▸ Your task:
Copy out all of the lines below exactly; the pictures do not belong in the copy.

▸ Information supplied:

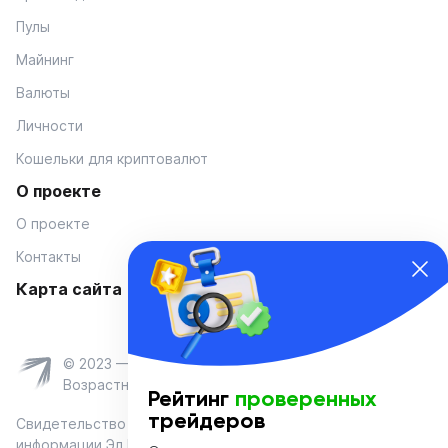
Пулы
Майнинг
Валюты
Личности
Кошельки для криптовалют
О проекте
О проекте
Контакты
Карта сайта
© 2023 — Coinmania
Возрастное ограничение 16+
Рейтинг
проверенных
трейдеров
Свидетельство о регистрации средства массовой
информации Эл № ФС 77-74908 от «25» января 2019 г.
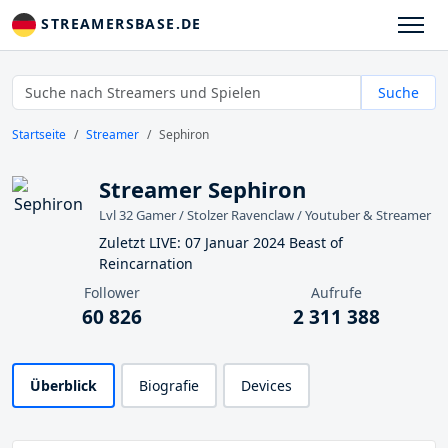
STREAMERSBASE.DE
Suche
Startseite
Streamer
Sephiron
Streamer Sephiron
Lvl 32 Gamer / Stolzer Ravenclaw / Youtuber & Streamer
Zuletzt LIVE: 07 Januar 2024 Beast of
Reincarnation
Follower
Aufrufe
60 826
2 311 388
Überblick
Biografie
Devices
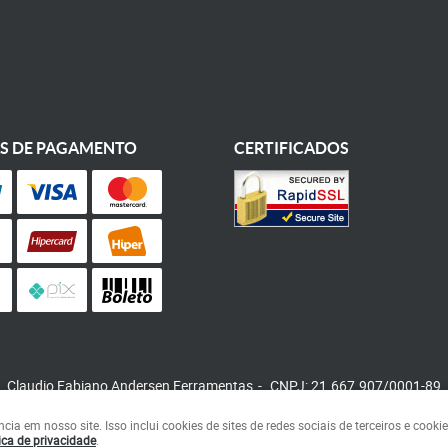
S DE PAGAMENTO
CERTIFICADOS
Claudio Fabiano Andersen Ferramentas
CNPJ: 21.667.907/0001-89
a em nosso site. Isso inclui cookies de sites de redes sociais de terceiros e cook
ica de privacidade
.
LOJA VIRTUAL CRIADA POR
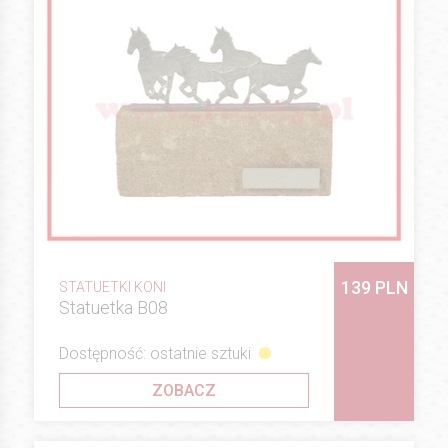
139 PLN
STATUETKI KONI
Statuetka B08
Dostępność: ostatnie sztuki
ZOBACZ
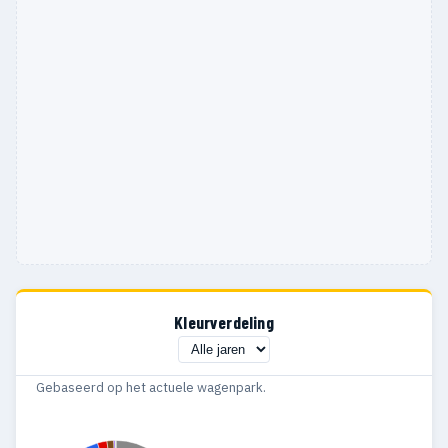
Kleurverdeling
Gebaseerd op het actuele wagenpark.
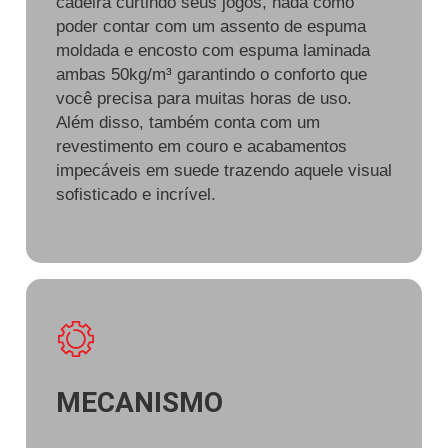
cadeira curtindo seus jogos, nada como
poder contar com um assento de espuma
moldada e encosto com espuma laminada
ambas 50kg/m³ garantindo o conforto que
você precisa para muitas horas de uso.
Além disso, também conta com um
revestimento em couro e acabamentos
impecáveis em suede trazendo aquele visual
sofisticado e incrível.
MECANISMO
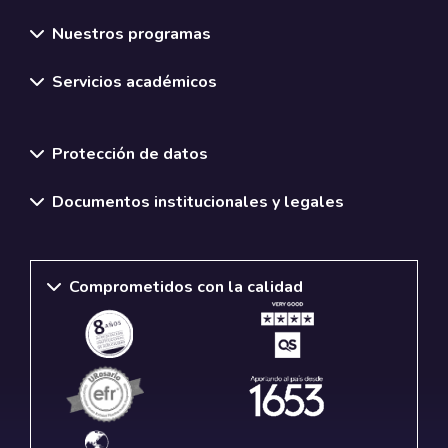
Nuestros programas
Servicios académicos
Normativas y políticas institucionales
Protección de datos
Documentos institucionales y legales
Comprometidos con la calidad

▸ Answer box:
Пулы
Майнинг
Валюты
Личности
Кошельки для криптовалют
О проекте
О проекте
Контакты
Карта сайта
© 2023 — Coinmania
Возрастное ограничение 16+
Рейтинг
проверенных
трейдеров
Свидетельство о регистрации средства массовой
информации Эл № ФС 77-74908 от «25» января 2019 г.
STREAMERSBASE.DE
Suche
Startseite
Streamer
Sephiron
Streamer Sephiron
Lvl 32 Gamer / Stolzer Ravenclaw / Youtuber & Streamer
Zuletzt LIVE: 07 Januar 2024 Beast of
Reincarnation
Follower
Aufrufe
60 826
2 311 388
Überblick
Biografie
Devices
S DE PAGAMENTO
CERTIFICADOS
Claudio Fabiano Andersen Ferramentas
CNPJ: 21.667.907/0001-89
a em nosso site. Isso inclui cookies de sites de redes sociais de terceiros e cook
ica de privacidade
.
LOJA VIRTUAL CRIADA POR
139 PLN
STATUETKI KONI
Statuetka B08
Dostępność: ostatnie sztuki
ZOBACZ
Kleurverdeling
Gebaseerd op het actuele wagenpark.
cadeira curtindo seus jogos, nada como
poder contar com um assento de espuma
moldada e encosto com espuma laminada
ambas 50kg/m³ garantindo o conforto que
você precisa para muitas horas de uso.
Além disso, também conta com um
revestimento em couro e acabamentos
impecáveis em suede trazendo aquele visual
sofisticado e incrível.
MECANISMO
Nuestros programas
Servicios académicos
Normativas y políticas institucionales
Protección de datos
Documentos institucionales y legales
Comprometidos con la calidad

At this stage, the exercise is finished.